*EXERCISE*: Word-for-word repetition of the records below is needed, but only from the line holding "oración de San Francisco de Asís, a la" through the final line, with pictures excluded.

(Extracted page text data)

*****

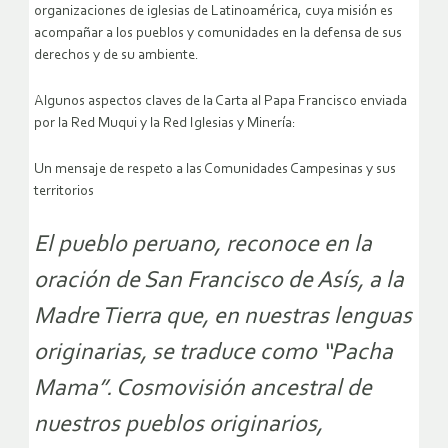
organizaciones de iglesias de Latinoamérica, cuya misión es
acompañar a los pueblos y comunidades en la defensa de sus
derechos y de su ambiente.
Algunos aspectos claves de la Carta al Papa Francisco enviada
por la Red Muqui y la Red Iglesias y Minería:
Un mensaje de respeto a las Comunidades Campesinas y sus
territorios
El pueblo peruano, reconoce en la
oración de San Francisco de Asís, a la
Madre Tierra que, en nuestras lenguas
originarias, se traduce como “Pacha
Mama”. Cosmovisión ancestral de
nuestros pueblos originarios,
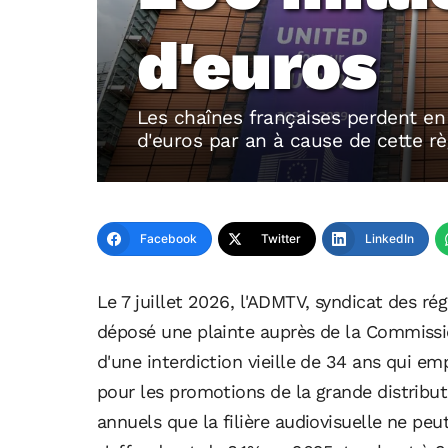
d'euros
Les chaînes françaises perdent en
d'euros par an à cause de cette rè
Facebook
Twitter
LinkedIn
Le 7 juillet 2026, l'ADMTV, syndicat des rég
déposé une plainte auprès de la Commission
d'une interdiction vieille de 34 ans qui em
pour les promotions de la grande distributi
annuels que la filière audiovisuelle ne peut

*****

*TASK OUTPUT*:
oración de San Francisco de Asís, a la
Madre Tierra que, en nuestras lenguas
originarias, se traduce como “Pacha
Mama”. Cosmovisión ancestral de
nuestros pueblos originarios,
d'euros
Les chaînes françaises perdent en
d'euros par an à cause de cette rè
Facebook
Twitter
LinkedIn
Le 7 juillet 2026, l'ADMTV, syndicat des rég
déposé une plainte auprès de la Commission
d'une interdiction vieille de 34 ans qui em
pour les promotions de la grande distributi
annuels que la filière audiovisuelle ne peut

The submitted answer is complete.